Tassi, bond, mercati e la Borsa di Milano: parla il banchiere di affari Giovanni Tamburi, presidente e amministratore delegato di Tip, merchant quotata

Borse, Tamburi: “Resteranno sui massimi. Correzione solo se Trump va via”

La Brexit, i dazi, Trump, i tassi d’interesse, il pericolo recessione, i problemi di oggi sono conosciuti da tutti, ma questi sono gli stessi problemi di cui i mercati soffrivano un anno fa, quando tutti erano spaventati e pensavano solo a vendere e scappare. Lo ricordate? Giovanni Tamburi era uno di quei pochi investitori che non era per nulla spaventato, e con grande coraggio dichiarava il suo ottimismo, non solo a parole, ma anche con i fatti, continuando a fare shopping. Un anno dopo, senza Salvini “nemico” dei mercati, e senza Mario Draghi “amico” dei mercati, siamo andati a chiedergli se questi record sono una tappa di percorso, o se invece sono un campanello d’allarme.

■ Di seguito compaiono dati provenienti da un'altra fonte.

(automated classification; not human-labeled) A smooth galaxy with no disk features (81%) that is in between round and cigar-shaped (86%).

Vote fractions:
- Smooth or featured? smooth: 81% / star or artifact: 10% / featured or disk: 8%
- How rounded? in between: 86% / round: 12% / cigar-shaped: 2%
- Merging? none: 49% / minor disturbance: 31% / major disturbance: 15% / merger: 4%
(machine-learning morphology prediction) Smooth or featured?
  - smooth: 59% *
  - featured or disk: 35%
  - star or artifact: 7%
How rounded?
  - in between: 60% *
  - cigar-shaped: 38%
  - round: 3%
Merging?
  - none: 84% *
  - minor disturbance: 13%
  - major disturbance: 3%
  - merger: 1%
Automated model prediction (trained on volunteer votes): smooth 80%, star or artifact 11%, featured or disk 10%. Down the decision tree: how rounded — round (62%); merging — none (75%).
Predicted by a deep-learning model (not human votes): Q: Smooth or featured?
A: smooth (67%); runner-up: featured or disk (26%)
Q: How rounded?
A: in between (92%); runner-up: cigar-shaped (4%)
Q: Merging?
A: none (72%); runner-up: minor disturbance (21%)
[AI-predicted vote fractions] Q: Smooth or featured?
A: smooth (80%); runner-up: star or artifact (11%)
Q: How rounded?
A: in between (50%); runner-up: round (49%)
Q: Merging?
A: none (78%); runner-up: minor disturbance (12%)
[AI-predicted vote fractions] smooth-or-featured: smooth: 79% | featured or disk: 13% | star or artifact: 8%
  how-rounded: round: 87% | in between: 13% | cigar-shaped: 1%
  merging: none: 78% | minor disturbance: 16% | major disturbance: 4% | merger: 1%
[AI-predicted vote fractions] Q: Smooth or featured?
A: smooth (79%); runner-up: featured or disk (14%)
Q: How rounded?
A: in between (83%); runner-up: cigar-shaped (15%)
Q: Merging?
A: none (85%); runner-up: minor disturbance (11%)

piazza affari ftsemib borsa
 

L’accoglienza e tutt’altro che preoccupata, anzi, il suo entusiasmo equilibrato continua a primeggiare…
“In questi ultimi due o tre mesi gli indici americani hanno fatto qualche meno 2, qualche meno 2,5 ma poi dopo lo recuperano, oggi sono tutti ai massimi, ma d’altronde che cosa può fare una persona con i tassi a zero se non andare in borsa? Non può esserci una forte correzione”.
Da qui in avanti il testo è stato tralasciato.